Boyle has a wonderful command of language and readers will be amazed by how he can created a total picture with minimal words. For example, in a story I read recently, he wrote "the house... seemed almost to sink under the weight of its mortgage." Boyle consistently creates this kind of amazing imagery throughout these stories. From full-body condoms to a struggling game safari in the California desert to a women who keeps squirrels as pets - it is almost guaranteed that you have never read anything as original or inventive as these Boyle stories. Do yourself a favor and pick up "T.C. Boyle Stories" -- and take your time and savor (I usually read a handful of stories between novels)!

Rating: 5 stars
Summary: A Must-Have for any Serious Reader
Review: This book is indispensable, and what's more, it will provide you with hours of thrilling, hilarious and heartbreaking reading. Broken up into three sections: Love, Death, And Everything In-between, "TCB Stories" is a single book that will sustain nearly any taste, because TCB is able to master so many disparate personas and styles in these stories. If you like smart, insanely well-written, exciting and bizarre, you will not be disappointed. But if you're looking for beauty, understatement, and heartbreak, you'll find that here too. Experiments in form? Stunning metaphors? Social commentary? Yes. Also quiet character-driven pieces, monologues, and love stories. Quite frankly, this book's got it all. Bring it with you on a road-trip, or backpacking in Europe and you won't need to pack anything else. You will revisit this book again and again, you will find yourself referencing it in conversations, and most importantly you will LOVE reading it.
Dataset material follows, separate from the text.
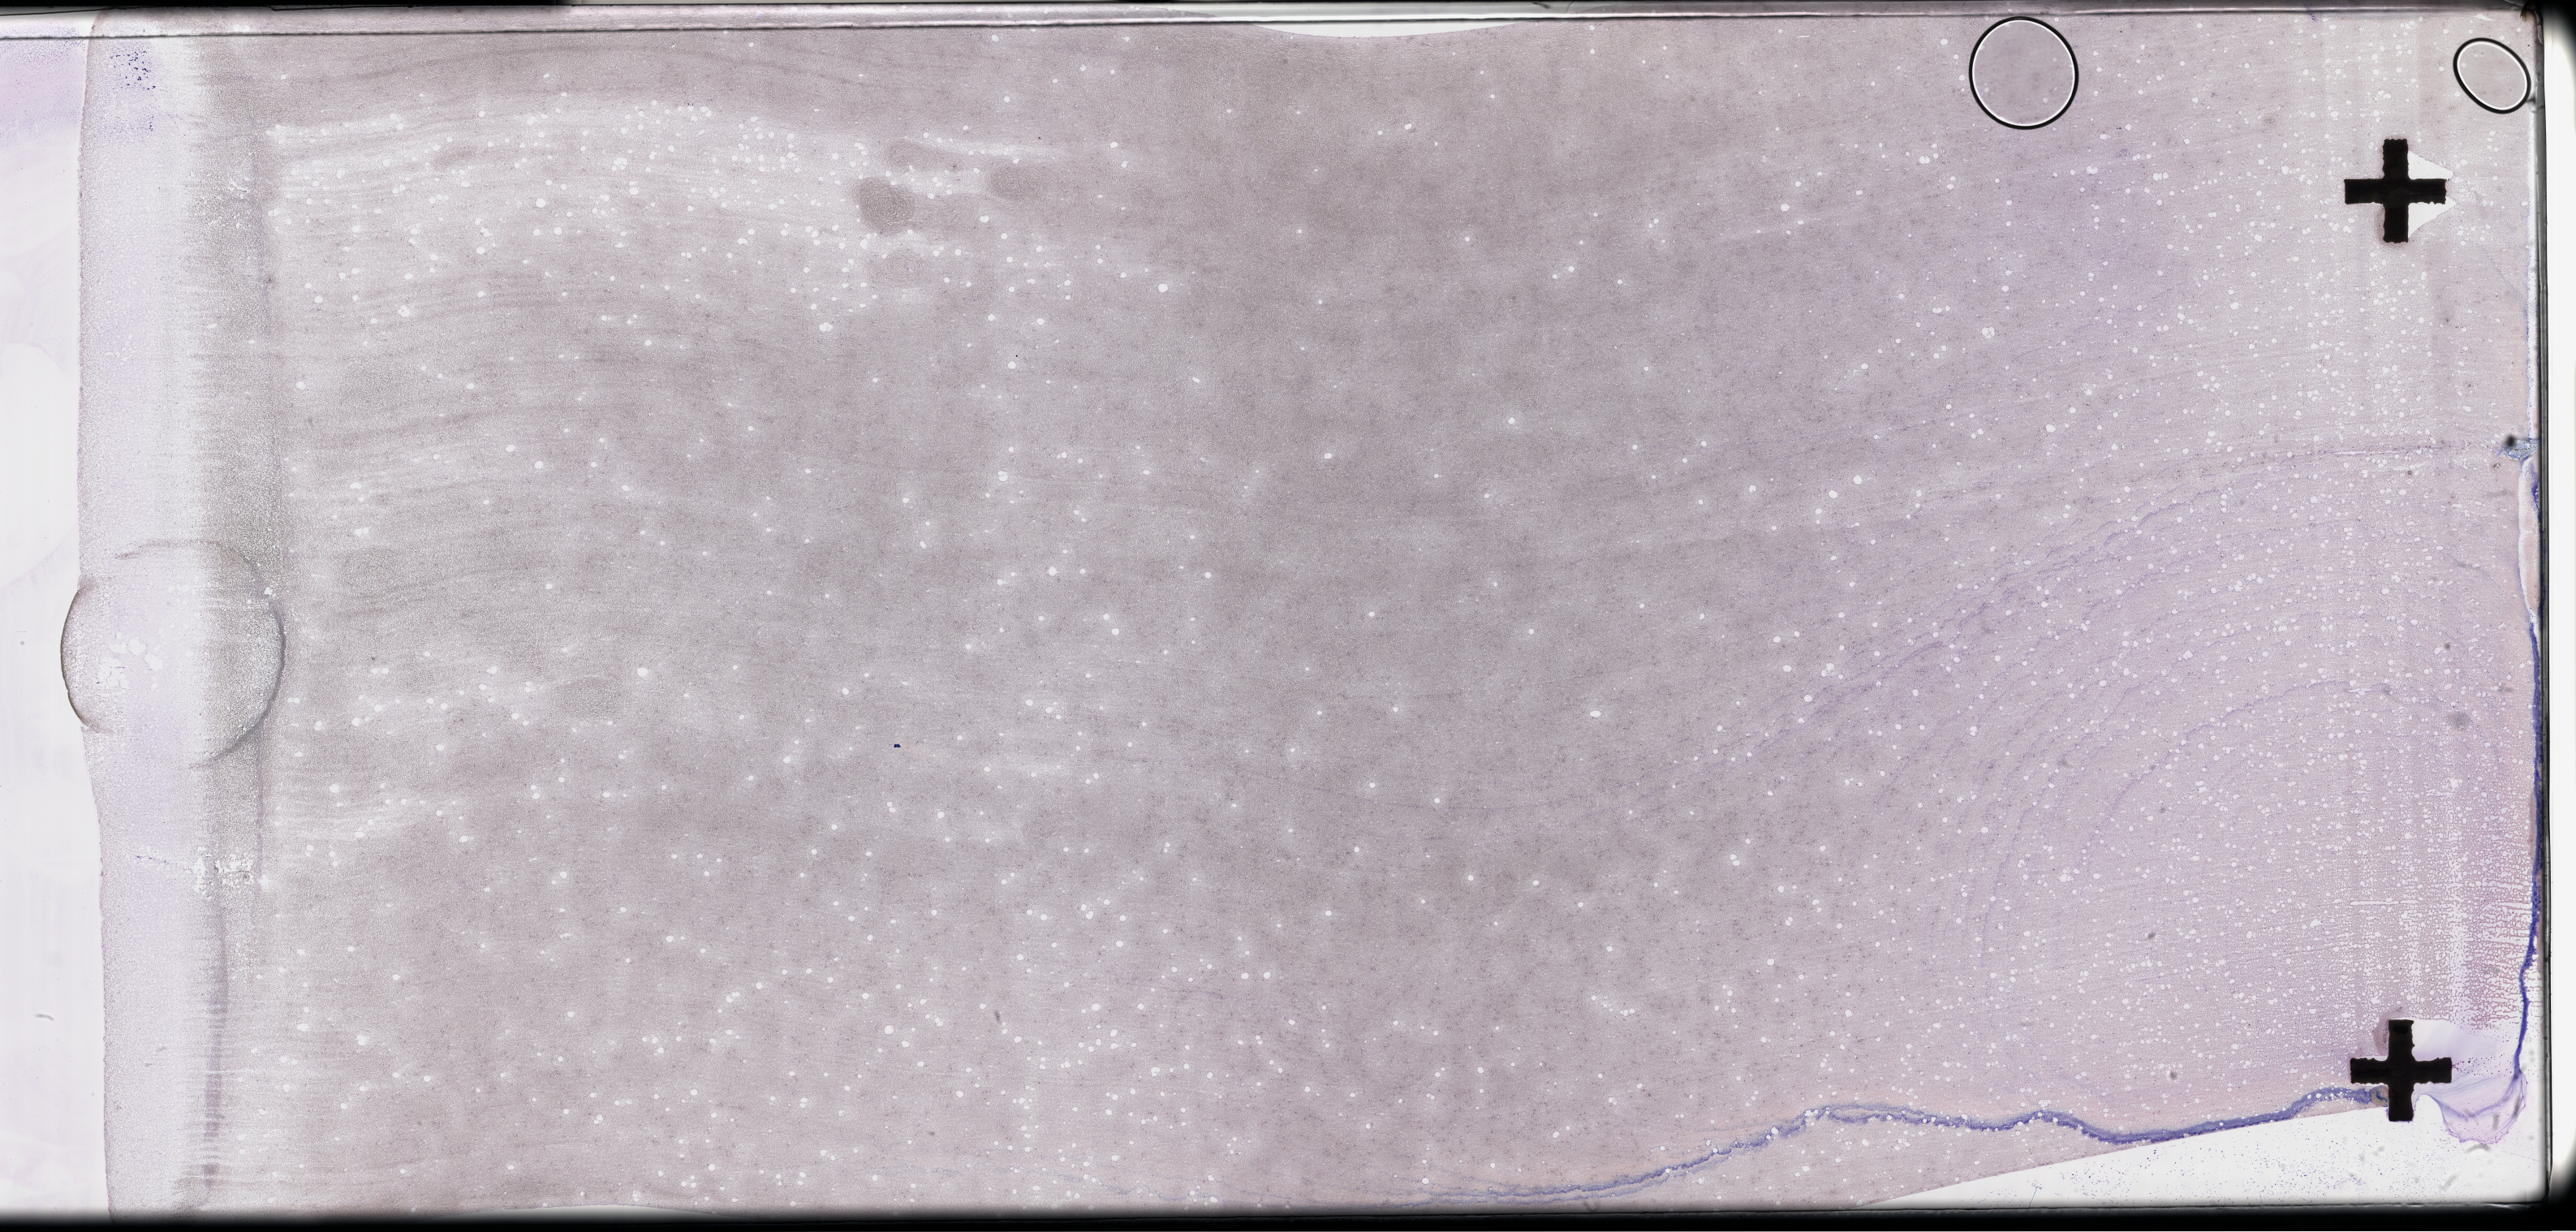
Wright–Giemsa-stained whole blood smear, whole-slide image, a low-resolution overview of the entire scanned area, about 51.3 x 24.5 mm. Patient: male.
Patient diagnosis: Plasma Cell Myeloma.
TCB understands that you don't ever have to sacrifice excitement in order to be serious lit or in order to have deep thematic undertones -- which means that you might not even notice the implications as you're breathlessly rushing through the plot . . . until you put it down and ponder and then it hits you: wow, these are brilliant on just about every level.

Rating: 5 stars
Summary: Boyle Gets Under My Skin
Review: This collection of Boyle's fiction is big enough to make a great doorstop, but don't you dare use it that way! His muscular and sometimes head-spinning use of the English language is matched only by his wonderfully strange plot lines (full-body condoms in "Modern Love" or death by bee stings in "King Bee"). Sometimes he will make you sigh in the deep sadness of families torn apart by alcohol ("If the River Was Whiskey"), or laugh out loud with the viciousness of food critics ("Sorry Fugu"). Long after Boyle leaves this world, people will read his work. If you love great writing, buy this book. If you're an aspiring writer, devour this book.

Rating: 5 stars
Summary: Excellent flow and playful with words
Review: This is an excellent collection of varied stories. All come at some different direction like dreams and continue in a fast pace. The unexpected will arrive and thrill you, knock you over and make you think of endless possibilities. His descriptions are as good as anyone who has held a pen. Read these stories for the authors play with words and often thrilling movement.